Please copy out the complete article below on President Salva Kiir's dismissals, word for word, before you look at the entries.

**Selected text**
━━━

South Sudan's President Salva Kiir (archive - Reuters)
South Sudan's President Salva Kiir (archive - Reuters)

South Sudan's President Salva Kiir has dismissed the country's military chief and a finance minister who had been in post for less than three months, state media reported late on Wednesday.

The dismissals were the latest of frequent ‌changes in the top ‌ranks of Kiir's government ‌in ⁠recent years that ⁠analysts say signal an effort to consolidate power amid succession uncertainty.

The fired army chief, General Paul Nang, had occupied his position since October and his tenure had come under increasing scrutiny amid worsening insecurity in ⁠the country while the finance minister, ‌Salvatore Garang Mabiordit, ‌had served in the position since Feb 23, reported Reuters.

Kiir reappointed ‌General Santino Deng Wol as the ‌new army chief, state media South Sudan Broadcasting Corporation said. Wol, from South Sudan's Bahr El Gazal region where Kiir hails from, is ‌a close ally of the President and had served in the same ⁠post between ⁠2020 and 2024.

Kuol Daniel Ayulo, a career technocrat who had previously served at the finance ministry and ministry of trade as an undersecretary, has been appointed as the new finance minister, according to the state media. South Sudan has struggled to fully implement key reforms outlined in the 2018 peace agreement that ended a five-year civil war, including the unification of the armed forces and holding of elections.

━━━

**Data listing**
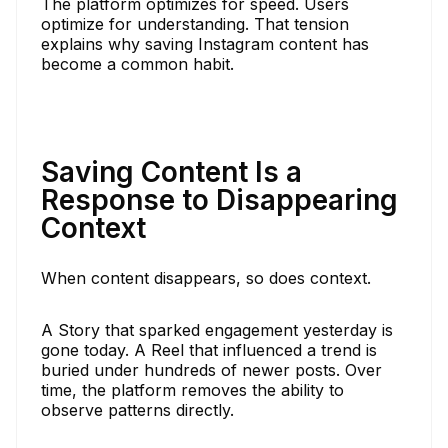
The platform optimizes for speed. Users
optimize for understanding. That tension
explains why saving Instagram content has
become a common habit.
Saving Content Is a
Response to Disappearing
Context
When content disappears, so does context.
A Story that sparked engagement yesterday is
gone today. A Reel that influenced a trend is
buried under hundreds of newer posts. Over
time, the platform removes the ability to
observe patterns directly.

━━━

**Finished exercise**
South Sudan's President Salva Kiir (archive - Reuters)
South Sudan's President Salva Kiir (archive - Reuters)

South Sudan's President Salva Kiir has dismissed the country's military chief and a finance minister who had been in post for less than three months, state media reported late on Wednesday.

The dismissals were the latest of frequent ‌changes in the top ‌ranks of Kiir's government ‌in ⁠recent years that ⁠analysts say signal an effort to consolidate power amid succession uncertainty.

The fired army chief, General Paul Nang, had occupied his position since October and his tenure had come under increasing scrutiny amid worsening insecurity in ⁠the country while the finance minister, ‌Salvatore Garang Mabiordit, ‌had served in the position since Feb 23, reported Reuters.

Kiir reappointed ‌General Santino Deng Wol as the ‌new army chief, state media South Sudan Broadcasting Corporation said. Wol, from South Sudan's Bahr El Gazal region where Kiir hails from, is ‌a close ally of the President and had served in the same ⁠post between ⁠2020 and 2024.

Kuol Daniel Ayulo, a career technocrat who had previously served at the finance ministry and ministry of trade as an undersecretary, has been appointed as the new finance minister, according to the state media. South Sudan has struggled to fully implement key reforms outlined in the 2018 peace agreement that ended a five-year civil war, including the unification of the armed forces and holding of elections.